* _Trecho selecionado_:
━━━━━━━━━━━━━━━━

Marina Silva (Rede) e Simone Tebet (MDB) aparecem à frente na corrida pelas duas vagas de São Paulo ao Senado em 2026, em pesquisa da Paraná Pesquisas registrada no Tribunal Superior Eleitoral sob o número SP-02706/2026. O resultado dá largada a uma disputa de peso nacional: São Paulo é o maior colégio eleitoral do país e terá papel central na composição da próxima legislatura.
A dianteira das duas ministras do governo Lula mostra a força inicial de nomes vinculados à base governista, mas não encerra a disputa. A eleição para o Senado terá duas vagas por estado em 2026, o que abre espaço para combinações incomuns de voto, palanques duplos e alianças que podem mudar até a formalização das candidaturas.
O quadro paulista também ajuda a explicar por que a eleição para o Senado entrou no centro da estratégia dos partidos. A Casa terá renovação de dois terços, e o resultado pode alterar a relação do próximo presidente com o Congresso, influenciar votações de autoridades indicadas ao Supremo Tribunal Federal e redefinir a força de governo e oposição em Brasília.

━━━━━━━━━━━━━━━━

* _Informações extraídas_:
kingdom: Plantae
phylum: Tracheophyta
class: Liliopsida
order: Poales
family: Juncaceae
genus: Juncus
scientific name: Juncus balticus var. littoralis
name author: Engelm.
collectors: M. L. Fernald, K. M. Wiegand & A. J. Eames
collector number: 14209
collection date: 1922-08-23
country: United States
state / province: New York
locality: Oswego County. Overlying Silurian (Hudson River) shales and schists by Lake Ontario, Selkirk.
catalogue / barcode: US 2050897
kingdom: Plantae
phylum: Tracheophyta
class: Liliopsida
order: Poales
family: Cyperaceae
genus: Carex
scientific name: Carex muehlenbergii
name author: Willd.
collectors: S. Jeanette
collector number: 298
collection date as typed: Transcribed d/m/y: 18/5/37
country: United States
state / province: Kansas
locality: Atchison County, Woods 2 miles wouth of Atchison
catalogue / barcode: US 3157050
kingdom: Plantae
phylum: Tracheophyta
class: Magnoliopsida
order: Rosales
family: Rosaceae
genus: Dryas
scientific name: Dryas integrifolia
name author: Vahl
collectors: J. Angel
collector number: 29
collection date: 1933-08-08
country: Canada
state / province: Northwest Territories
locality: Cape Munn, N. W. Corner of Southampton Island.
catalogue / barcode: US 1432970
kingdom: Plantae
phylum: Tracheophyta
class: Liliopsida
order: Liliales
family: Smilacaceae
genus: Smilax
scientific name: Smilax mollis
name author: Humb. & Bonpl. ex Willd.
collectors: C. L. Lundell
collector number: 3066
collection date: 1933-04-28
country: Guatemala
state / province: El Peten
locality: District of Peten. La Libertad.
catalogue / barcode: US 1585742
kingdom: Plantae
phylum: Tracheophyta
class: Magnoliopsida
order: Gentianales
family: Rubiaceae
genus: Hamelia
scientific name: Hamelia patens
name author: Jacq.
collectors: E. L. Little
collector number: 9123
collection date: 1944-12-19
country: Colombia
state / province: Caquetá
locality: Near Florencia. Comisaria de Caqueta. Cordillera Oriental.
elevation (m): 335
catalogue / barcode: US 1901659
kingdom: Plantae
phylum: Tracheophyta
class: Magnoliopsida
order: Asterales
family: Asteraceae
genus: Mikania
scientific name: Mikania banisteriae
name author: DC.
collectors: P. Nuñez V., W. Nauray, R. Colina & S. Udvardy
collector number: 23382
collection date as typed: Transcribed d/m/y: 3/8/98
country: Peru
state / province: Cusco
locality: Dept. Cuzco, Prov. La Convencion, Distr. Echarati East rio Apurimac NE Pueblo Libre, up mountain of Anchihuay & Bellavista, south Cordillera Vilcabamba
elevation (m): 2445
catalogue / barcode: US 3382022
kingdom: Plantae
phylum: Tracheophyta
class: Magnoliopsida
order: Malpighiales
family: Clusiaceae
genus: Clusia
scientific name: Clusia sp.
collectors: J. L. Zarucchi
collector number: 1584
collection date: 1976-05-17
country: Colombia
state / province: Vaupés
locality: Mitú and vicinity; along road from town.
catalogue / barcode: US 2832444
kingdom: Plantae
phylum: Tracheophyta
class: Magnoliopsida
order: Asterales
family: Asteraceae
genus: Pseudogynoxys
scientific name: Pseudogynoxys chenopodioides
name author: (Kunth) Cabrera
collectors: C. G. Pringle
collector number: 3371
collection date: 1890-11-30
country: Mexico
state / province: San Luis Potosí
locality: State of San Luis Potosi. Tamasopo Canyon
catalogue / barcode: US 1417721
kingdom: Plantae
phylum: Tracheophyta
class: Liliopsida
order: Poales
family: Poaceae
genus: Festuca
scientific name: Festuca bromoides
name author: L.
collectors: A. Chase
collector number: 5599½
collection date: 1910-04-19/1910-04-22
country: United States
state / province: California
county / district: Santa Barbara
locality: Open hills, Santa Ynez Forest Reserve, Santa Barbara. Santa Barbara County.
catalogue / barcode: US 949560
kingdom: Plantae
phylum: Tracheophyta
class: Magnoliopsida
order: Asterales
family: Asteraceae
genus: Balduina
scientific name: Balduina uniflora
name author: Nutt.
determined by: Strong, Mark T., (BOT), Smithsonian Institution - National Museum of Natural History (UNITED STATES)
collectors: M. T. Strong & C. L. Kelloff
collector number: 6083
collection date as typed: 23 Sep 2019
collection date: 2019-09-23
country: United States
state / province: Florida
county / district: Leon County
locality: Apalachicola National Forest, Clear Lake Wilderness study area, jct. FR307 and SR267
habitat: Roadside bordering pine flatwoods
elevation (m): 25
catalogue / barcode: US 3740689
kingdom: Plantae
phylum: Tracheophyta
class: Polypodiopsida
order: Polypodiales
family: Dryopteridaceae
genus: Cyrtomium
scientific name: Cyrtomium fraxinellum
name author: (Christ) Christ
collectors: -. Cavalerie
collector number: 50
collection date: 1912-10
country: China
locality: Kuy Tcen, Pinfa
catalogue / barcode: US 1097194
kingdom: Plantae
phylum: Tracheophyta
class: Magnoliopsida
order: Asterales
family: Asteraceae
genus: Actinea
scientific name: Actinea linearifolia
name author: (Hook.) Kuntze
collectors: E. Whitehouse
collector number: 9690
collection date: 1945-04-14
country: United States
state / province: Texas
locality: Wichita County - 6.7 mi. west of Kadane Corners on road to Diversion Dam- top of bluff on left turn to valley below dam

━━━━━━━━━━━━━━━━

* _Questões de estudo_:
• 1. Traduza para o inglês a seguinte frase do trecho sobre a disputa ao Senado em São Paulo: "O quadro paulista também ajuda a explicar por que a eleição para o Senado entrou no centro da estratégia dos partidos."
• 2. De acordo com o trecho sobre a disputa ao Senado em São Paulo, sob qual número a pesquisa da Paraná Pesquisas foi registrada no Tribunal Superior Eleitoral?
• 3. Dê continuidade ao trecho sobre a disputa ao Senado em São Paulo a partir da última frase apresentada.
Não é preciso consultar os dados.

* _Respostas escritas_:
• 1. The São Paulo picture also helps explain why the Senate election has moved to the center of the parties' strategy.

• 2. SP-02706/2026.

• 3.
São Paulo vira peça-chave no mapa do Senado
Marina e Tebet chegam à pré-campanha com trajetórias nacionais, mas em posições partidárias distintas. Marina é ministra do Meio Ambiente, filiada à Rede, legenda federada ao PSOL. Tebet comanda o Planejamento e pertence ao MDB, partido que aparece entre as siglas com maior número de nomes competitivos para o Senado no país.
Essa combinação torna São Paulo um teste para a base de Lula. Se as duas mantiverem competitividade no estado, o governo ganha margem para tentar ampliar sua influência no Senado. Se a oposição conseguir organizar uma candidatura forte e unificar parte do eleitorado conservador, a disputa pode se transformar em uma das principais trincheiras nacionais de 2026.
A eleição paulista ainda depende de decisões partidárias. A federação Rede-PSOL precisa definir como acomodará a eventual candidatura de Marina em uma chapa majoritária. O MDB, por sua vez, terá de decidir como usará Tebet no tabuleiro nacional e estadual, já que a ministra construiu sua carreira política em Mato Grosso do Sul antes de assumir protagonismo no governo federal.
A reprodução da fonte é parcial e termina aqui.